FAO in Mozambique

Cheias causam grandes estragos no Centro e Norte de Moçambique

"Não temos comida suficiente e temo que a situação piore nos próximos dias", disse A. Maurício
20/02/2015

"A minha casa ficou inundada. Não consegui salvar quase nada. As panelas, as roupas, os cobertores – tudo foi com a água." Admira Maurício tem 29 anos, é mãe solteira. A casa de barro, onde vivia com os filhos em Nicoadala, ruiu, a sua machamba continua alagada.

O distrito de Nicoadala fica na Zambézia, centro de Moçambique, uma das províncias mais gravemente afectadas pelas cheias do início deste ano. Fortes chuvas e inundações nos rios Zambeze e Licungo levaram a que, no passado dia 12 de Janeiro, o Governo de Moçambique emitisse um alerta vermelho para as regiões centro e norte do país. Comunidades e mesmo distritos inteiros ficaram isolados, o acesso às populações locais tornou-se o maior obstáculo à distribuição de bens essenciais.

Ao fim de nove dias de avaliação das necessidades no terreno, que terminou esta quinta-feira (19.02.), a equipa da Organização das Nações Unidas para Alimentação e Agricultura (FAO) confirma a situação local: "tivemos de percorrer longas distâncias por picadas semi-destruídas. As estradas estavam cortadas e algumas comunidades continuam apenas acessíveis de barco, bicicleta, mota ou mesmo a pé", afirmou Jacinto Mutambe que integrou pela FAO a equipa de avaliação. "Muitas pessoas perderam as suas machambas, instrumentos agrícolas, animais de criação. Muitas perderam as suas casas e os bens acumulados ao longo da vida. E muitas outras perderam as suas fontes de rendimento", acrescentou Felicidade Panguene, que também integrou a equipa de avaliação por parte da FAO.

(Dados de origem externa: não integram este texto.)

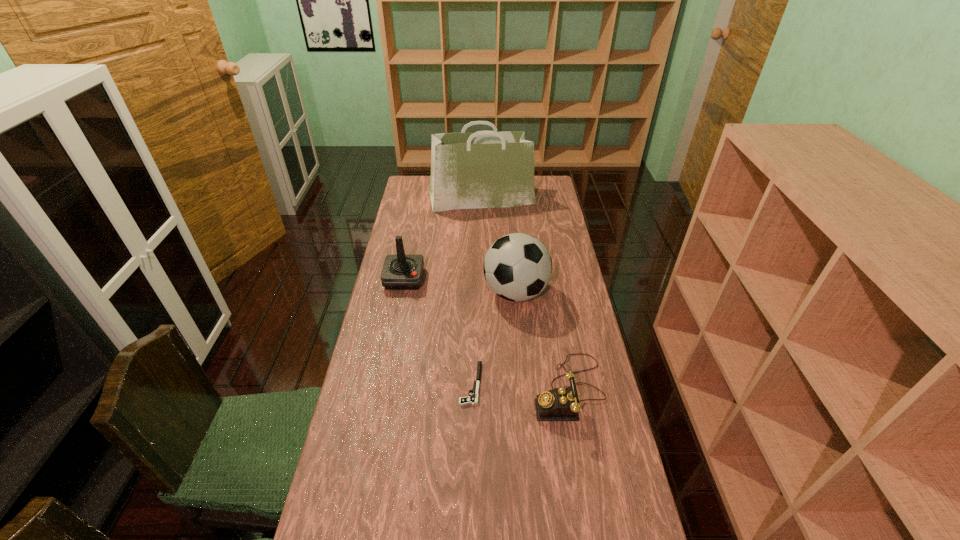
Find the location of a particular element. The image size is (960, 540). the farthest object is located at coordinates pyautogui.click(x=487, y=169).

The image size is (960, 540). Identify the location of grocery bag. (487, 169).

This screenshot has width=960, height=540. Find the location of `the fourth shortest object`. the fourth shortest object is located at coordinates (517, 267).

You are a GUI agent. You are given a task and a screenshot of the screen. Output one action in this format:
    pyautogui.click(x=<x>, y=<y>)
    Task: Click on the joystick
    This screenshot has height=540, width=960.
    Given the screenshot: What is the action you would take?
    tap(400, 272)

Locate an element on the screen. telephone is located at coordinates (560, 404).

I want to click on pistol, so click(473, 399).

What are the coordinates of `blank space located 0.240m on the front of the grocery bag` in the screenshot? It's located at (481, 244).

Locate an element on the screen. This screenshot has width=960, height=540. vacant space located 0.150m on the back of the second tallest object is located at coordinates (512, 248).

Identify the location of free region located on the front-facing side of the joystick. This screenshot has width=960, height=540. (396, 323).

The image size is (960, 540). Find the location of `vacant region located on the dial of the telephone`. vacant region located on the dial of the telephone is located at coordinates (493, 390).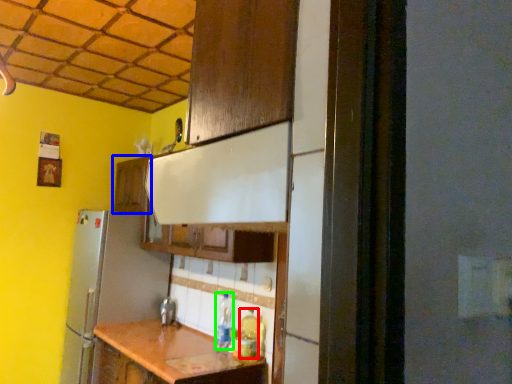
Question: Which is nearer to the bottle (highlighted by a red box)? cabinetry (highlighted by a blue box) or bottle (highlighted by a green box).

Choices:
 (A) cabinetry
 (B) bottle

Answer: (B)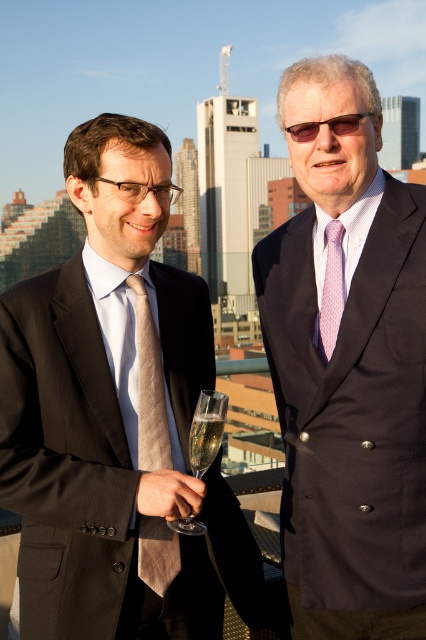
Can you confirm if satin beige tie at center is shorter than clear glass at center?

In fact, satin beige tie at center may be taller than clear glass at center.

Is satin beige tie at center in front of clear glass at center?

Yes.

The image size is (426, 640). What are the coordinates of `satin beige tie at center` in the screenshot? It's located at (149, 387).

Does dark gray wool suit at left have a lesser width compared to clear glass at center?

In fact, dark gray wool suit at left might be wider than clear glass at center.

Does dark gray wool suit at left come in front of clear glass at center?

That is True.

You are a GUI agent. You are given a task and a screenshot of the screen. Output one action in this format:
    pyautogui.click(x=<x>, y=<y>)
    Task: Click on the dark gray wool suit at left
    
    Given the screenshot: What is the action you would take?
    pyautogui.click(x=63, y=456)

Measure the distance from clear glass wine glass at center to clear glass at center.

clear glass wine glass at center is 28.87 inches from clear glass at center.

Describe the element at coordinates (207, 429) in the screenshot. I see `clear glass wine glass at center` at that location.

Describe the element at coordinates (207, 429) in the screenshot. I see `clear glass wine glass at center` at that location.

Where is `clear glass wine glass at center`? clear glass wine glass at center is located at coordinates (207, 429).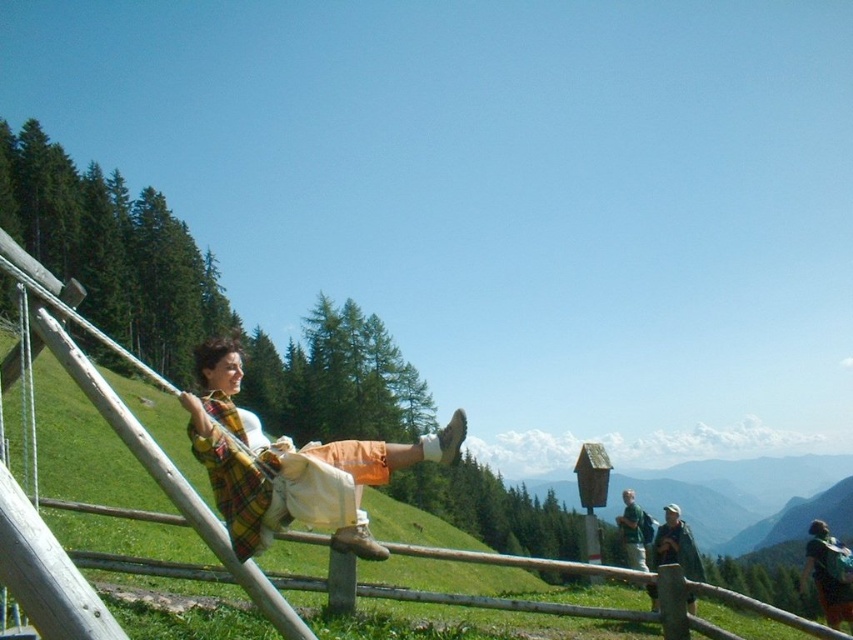
You are organizing a hiking trip and need to pack your gear. You have a green fabric backpack at lower right and a green fabric shirt at upper right. Which item should you choose if you need more storage space?

The green fabric backpack at lower right is larger in size than the green fabric shirt at upper right, so you should choose the green fabric backpack at lower right for more storage space.

You are standing at the origin point of the image and want to move towards the point at the bottom right corner. Which point, point [828,616] or point [664,534], would you encounter first?

Point [664,534] would be encountered first because it is in front of point [828,616].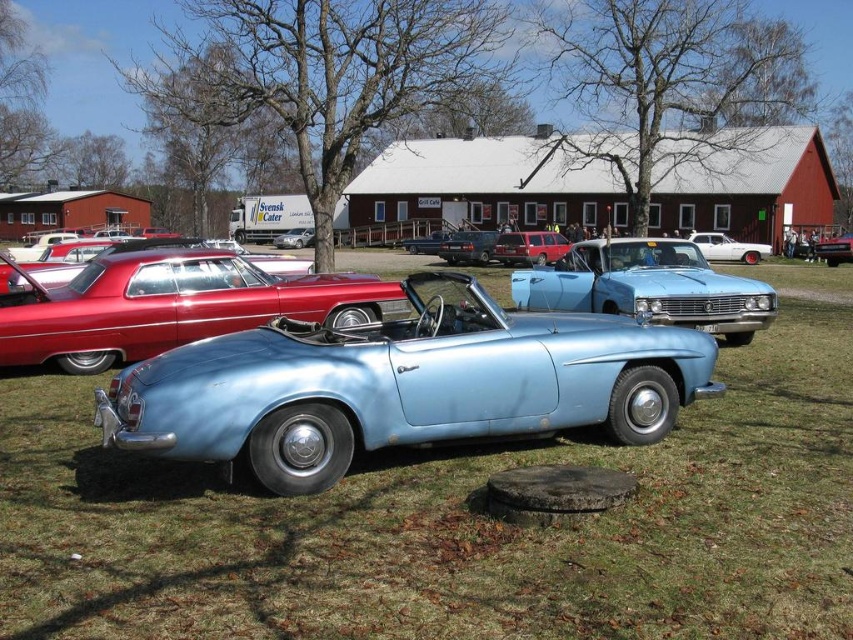
Is the position of matte red station wagon at center less distant than that of white glossy sedan at center?

Yes, matte red station wagon at center is closer to the viewer.

The width and height of the screenshot is (853, 640). I want to click on matte red station wagon at center, so click(x=529, y=248).

Does point (505, 244) lie behind point (691, 237)?

No, it is in front of (691, 237).

The height and width of the screenshot is (640, 853). I want to click on matte red station wagon at center, so click(x=529, y=248).

Between light blue metallic car at center and metallic blue convertible at center, which one appears on the left side from the viewer's perspective?

metallic blue convertible at center is more to the left.

Can you confirm if light blue metallic car at center is positioned to the left of metallic blue convertible at center?

Incorrect, light blue metallic car at center is not on the left side of metallic blue convertible at center.

Image resolution: width=853 pixels, height=640 pixels. Describe the element at coordinates (647, 285) in the screenshot. I see `light blue metallic car at center` at that location.

Locate an element on the screen. light blue metallic car at center is located at coordinates (647, 285).

Between matte red station wagon at center and metallic red car at right, which one has more height?

metallic red car at right

Does matte red station wagon at center appear over metallic red car at right?

No, matte red station wagon at center is not above metallic red car at right.

Identify the location of matte red station wagon at center. This screenshot has width=853, height=640. (529, 248).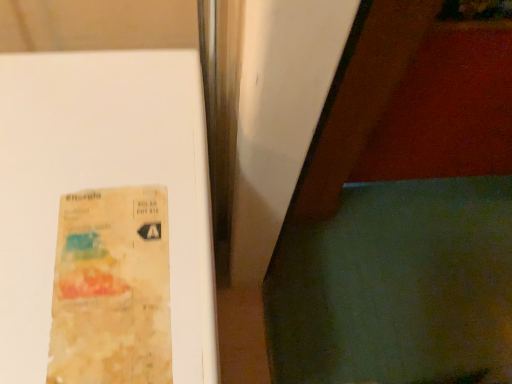
Image resolution: width=512 pixels, height=384 pixels. What do you see at coordinates (101, 186) in the screenshot? I see `yellowish paper book at left` at bounding box center [101, 186].

Locate an element on the screen. yellowish paper book at left is located at coordinates (101, 186).

Where is `yellowish paper book at left`? yellowish paper book at left is located at coordinates (101, 186).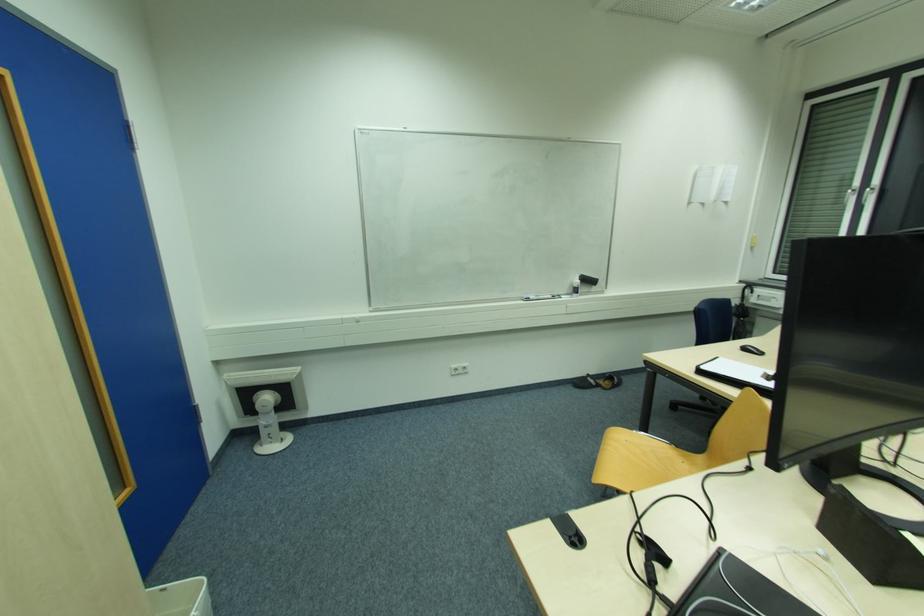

Até agora, cerca de 160.000 pessoas, mais de 33.000 famílias, foram afectadas, cerca de 45.000 encontram-se temporariamente deslocadas. Devido às cheias dos rios, às chuvas intensas e ao desabamento das suas casas, 158 pessoas morreram, entre elas 134 na Zambézia. Já no início da emergência, esta província contava com 49 centros de acomodação temporária como o de Nicoadala, onde se encontra Admira. São mulheres como ela e meninas que estão em situação particularmente vulnerável, enfrentando o risco de violência e infecção com HIV. Devido à falta de alimentos e, em muitos casos, à perda de todos os meios de subsistência das famílias, o casamento prematuro organizado constitui também uma ameaça. Por isso, e porque as mulheres desempenham um papel crucial na agricultura de subsistência e no garante da segurança alimentar das famílias, os projectos que a FAO irá implementar terão as mulheres, entre outros grupos vulneráveis, como foco de especial atenção.

A equipa de emergência da FAO coordenará, ao longo dos próximos seis meses, a distribuição de sementes de cereais e de hortícolas bem como ferramentas agrícolas nas províncias da Zambézia e Sofala. Parceiros da FAO serão o Ministério da Agricultura e Segurança Alimentar (MASA), os governos locais, organizações não-governamentais e organizações baseadas na comunidade. O objectivo da missão será apoiar as famílias beneficiárias (ao todo 11.000) na recuperação da produção agrícola.

"Perdi tudo, os meus animais, a minha machamba. Não tenho comida nem trabalho. Tudo aqui está dependente de como a água vazar. Se demorar a vazar, vai ser uma tragédia. Haverá fome, muita fome", disse Edson Pequeleque, 54 anos, um pai de seis filhos que, tal como Admira, se encontra no centro de acomodação de Nicoadala. Esta situação não é nova para Alberto Chidiamassamba, que está a coordenar a equipa pela FAO. O perito já cobriu outras situações de emergência e conhece a realidade local: "perder as culturas já semeadas significa para estas famílias perder as colheitas e, portanto, a disponibilidade de alimentos. Isto, por sua vez, representa, para muitos, insegurança alimentar", afirmou.

Segundo Jacinto Mutambe, as palavras-chave mais mencionadas foram precisamente 'alimentos' e 'sementes', o que significa "uma grande responsabilidade para nós como FAO e para o cluster de segurança alimentar da ONU, que co-lideramos com o Programa Mundial para a Alimentação (PMA), que tem de intensificar o seu trabalho de coordenação e mobilização de recursos tanto a nível nacional como a nível local".

A intervenção da FAO em situações de emergência desenvolve-se em três fases: serviço de alerta rápido, avaliação de impacto, que está agora a terminar, e recuperação a médio prazo, que terá início brevemente.